**Work request:** Using the records below, give again exactly the lines from the line that contains "text [207, 1469, 1033, 1537]" through the line that contains "Rendered at 1241 by 1754 pixels.", both ends included, and only those.

--- Records for this exercise Enclosed Below ---

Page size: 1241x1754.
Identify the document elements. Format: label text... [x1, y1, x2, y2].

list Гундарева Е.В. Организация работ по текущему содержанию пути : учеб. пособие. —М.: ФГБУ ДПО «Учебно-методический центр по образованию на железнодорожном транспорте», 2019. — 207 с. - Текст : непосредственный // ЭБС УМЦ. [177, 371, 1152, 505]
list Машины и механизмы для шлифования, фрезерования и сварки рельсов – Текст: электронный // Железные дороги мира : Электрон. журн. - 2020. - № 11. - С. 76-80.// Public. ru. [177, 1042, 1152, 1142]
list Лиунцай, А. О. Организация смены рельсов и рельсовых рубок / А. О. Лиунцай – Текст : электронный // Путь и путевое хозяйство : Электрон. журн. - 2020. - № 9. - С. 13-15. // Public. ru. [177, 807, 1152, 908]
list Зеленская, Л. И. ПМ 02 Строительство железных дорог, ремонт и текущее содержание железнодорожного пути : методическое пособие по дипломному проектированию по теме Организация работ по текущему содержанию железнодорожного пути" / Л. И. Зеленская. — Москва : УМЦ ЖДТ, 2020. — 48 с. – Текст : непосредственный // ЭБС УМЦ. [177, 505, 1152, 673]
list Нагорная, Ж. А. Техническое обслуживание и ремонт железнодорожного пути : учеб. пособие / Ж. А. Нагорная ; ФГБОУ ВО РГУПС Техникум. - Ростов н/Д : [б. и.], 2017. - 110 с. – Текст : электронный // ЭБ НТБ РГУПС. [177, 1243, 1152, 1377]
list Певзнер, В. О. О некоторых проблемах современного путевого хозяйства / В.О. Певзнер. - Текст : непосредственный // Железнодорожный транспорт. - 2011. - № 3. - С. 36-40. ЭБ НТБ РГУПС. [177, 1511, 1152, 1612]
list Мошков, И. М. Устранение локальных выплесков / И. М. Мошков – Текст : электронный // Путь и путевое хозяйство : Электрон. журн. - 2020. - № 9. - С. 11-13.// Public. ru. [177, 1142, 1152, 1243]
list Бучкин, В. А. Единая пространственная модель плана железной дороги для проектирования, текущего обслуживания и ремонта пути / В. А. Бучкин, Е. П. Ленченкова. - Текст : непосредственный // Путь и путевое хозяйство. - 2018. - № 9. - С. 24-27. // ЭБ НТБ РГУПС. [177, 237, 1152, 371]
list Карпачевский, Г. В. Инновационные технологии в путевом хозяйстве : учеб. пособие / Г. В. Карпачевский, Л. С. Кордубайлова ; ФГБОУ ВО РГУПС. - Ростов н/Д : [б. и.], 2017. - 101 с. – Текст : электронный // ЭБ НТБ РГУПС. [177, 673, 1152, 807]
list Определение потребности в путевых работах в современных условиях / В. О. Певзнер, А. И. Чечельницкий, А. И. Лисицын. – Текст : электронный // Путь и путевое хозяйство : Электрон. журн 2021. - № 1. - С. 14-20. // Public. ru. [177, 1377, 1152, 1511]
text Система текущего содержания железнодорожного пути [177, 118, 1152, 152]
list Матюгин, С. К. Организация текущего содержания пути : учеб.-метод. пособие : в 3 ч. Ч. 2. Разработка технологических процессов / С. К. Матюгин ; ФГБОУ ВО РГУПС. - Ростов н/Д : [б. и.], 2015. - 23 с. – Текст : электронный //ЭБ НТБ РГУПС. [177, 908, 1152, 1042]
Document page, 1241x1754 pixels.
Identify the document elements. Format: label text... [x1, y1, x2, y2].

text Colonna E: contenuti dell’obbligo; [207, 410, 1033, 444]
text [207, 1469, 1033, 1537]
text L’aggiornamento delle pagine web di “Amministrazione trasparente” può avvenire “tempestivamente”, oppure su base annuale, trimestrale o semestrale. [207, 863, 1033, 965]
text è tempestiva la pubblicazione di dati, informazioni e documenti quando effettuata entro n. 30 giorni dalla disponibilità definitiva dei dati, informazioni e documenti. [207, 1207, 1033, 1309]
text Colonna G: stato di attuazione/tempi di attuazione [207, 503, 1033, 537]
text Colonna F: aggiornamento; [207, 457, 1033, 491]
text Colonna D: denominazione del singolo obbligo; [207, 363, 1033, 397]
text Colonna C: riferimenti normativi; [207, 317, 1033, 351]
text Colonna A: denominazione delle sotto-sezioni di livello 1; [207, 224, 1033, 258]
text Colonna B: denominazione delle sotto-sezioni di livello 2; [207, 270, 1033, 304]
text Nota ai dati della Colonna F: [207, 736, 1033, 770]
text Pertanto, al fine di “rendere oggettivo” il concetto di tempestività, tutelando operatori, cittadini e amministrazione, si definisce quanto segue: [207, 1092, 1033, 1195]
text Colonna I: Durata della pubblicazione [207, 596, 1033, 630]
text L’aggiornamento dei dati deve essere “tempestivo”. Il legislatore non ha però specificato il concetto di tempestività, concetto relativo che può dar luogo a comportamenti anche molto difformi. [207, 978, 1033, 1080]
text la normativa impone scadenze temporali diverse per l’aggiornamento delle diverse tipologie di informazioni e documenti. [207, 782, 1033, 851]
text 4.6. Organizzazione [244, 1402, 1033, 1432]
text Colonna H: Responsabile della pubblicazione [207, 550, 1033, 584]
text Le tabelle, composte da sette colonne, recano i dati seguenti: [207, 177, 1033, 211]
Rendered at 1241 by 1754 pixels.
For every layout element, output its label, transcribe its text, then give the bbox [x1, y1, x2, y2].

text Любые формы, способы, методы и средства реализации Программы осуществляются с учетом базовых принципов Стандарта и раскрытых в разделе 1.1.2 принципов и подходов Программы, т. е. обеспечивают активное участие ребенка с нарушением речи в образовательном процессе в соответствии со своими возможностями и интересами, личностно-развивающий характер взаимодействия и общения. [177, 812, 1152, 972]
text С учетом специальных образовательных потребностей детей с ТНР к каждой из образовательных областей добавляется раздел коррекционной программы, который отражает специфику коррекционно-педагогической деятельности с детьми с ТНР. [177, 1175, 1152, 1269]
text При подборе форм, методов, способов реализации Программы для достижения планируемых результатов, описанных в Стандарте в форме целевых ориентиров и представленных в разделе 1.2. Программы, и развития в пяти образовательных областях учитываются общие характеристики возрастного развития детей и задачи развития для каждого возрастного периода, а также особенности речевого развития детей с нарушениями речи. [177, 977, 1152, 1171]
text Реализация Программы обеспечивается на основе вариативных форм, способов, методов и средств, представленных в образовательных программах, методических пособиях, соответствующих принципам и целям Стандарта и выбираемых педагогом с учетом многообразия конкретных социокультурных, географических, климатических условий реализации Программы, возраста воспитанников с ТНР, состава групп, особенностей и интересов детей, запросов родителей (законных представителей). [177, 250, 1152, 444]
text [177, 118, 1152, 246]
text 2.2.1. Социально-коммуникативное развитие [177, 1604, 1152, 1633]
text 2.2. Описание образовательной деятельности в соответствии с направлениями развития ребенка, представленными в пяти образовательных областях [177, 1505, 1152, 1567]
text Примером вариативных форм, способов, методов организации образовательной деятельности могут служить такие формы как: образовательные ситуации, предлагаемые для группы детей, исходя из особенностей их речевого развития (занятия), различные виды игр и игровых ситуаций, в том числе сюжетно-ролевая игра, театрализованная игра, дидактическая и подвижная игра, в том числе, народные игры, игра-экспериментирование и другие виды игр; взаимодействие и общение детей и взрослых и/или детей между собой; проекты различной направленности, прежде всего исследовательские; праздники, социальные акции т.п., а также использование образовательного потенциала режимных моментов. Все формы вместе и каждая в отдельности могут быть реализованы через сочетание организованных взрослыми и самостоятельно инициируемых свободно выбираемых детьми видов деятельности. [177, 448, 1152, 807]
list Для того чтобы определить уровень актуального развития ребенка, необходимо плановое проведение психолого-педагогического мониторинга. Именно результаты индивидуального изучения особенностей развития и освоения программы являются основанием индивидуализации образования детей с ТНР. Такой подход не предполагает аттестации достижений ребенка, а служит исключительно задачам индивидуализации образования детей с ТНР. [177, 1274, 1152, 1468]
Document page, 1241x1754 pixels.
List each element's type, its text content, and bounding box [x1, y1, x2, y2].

--- End of Enclosed Records for this exercise ---

**Task output:**
text [207, 1469, 1033, 1537]
text L’aggiornamento delle pagine web di “Amministrazione trasparente” può avvenire “tempestivamente”, oppure su base annuale, trimestrale o semestrale. [207, 863, 1033, 965]
text è tempestiva la pubblicazione di dati, informazioni e documenti quando effettuata entro n. 30 giorni dalla disponibilità definitiva dei dati, informazioni e documenti. [207, 1207, 1033, 1309]
text Colonna G: stato di attuazione/tempi di attuazione [207, 503, 1033, 537]
text Colonna F: aggiornamento; [207, 457, 1033, 491]
text Colonna D: denominazione del singolo obbligo; [207, 363, 1033, 397]
text Colonna C: riferimenti normativi; [207, 317, 1033, 351]
text Colonna A: denominazione delle sotto-sezioni di livello 1; [207, 224, 1033, 258]
text Colonna B: denominazione delle sotto-sezioni di livello 2; [207, 270, 1033, 304]
text Nota ai dati della Colonna F: [207, 736, 1033, 770]
text Pertanto, al fine di “rendere oggettivo” il concetto di tempestività, tutelando operatori, cittadini e amministrazione, si definisce quanto segue: [207, 1092, 1033, 1195]
text Colonna I: Durata della pubblicazione [207, 596, 1033, 630]
text L’aggiornamento dei dati deve essere “tempestivo”. Il legislatore non ha però specificato il concetto di tempestività, concetto relativo che può dar luogo a comportamenti anche molto difformi. [207, 978, 1033, 1080]
text la normativa impone scadenze temporali diverse per l’aggiornamento delle diverse tipologie di informazioni e documenti. [207, 782, 1033, 851]
text 4.6. Organizzazione [244, 1402, 1033, 1432]
text Colonna H: Responsabile della pubblicazione [207, 550, 1033, 584]
text Le tabelle, composte da sette colonne, recano i dati seguenti: [207, 177, 1033, 211]
Rendered at 1241 by 1754 pixels.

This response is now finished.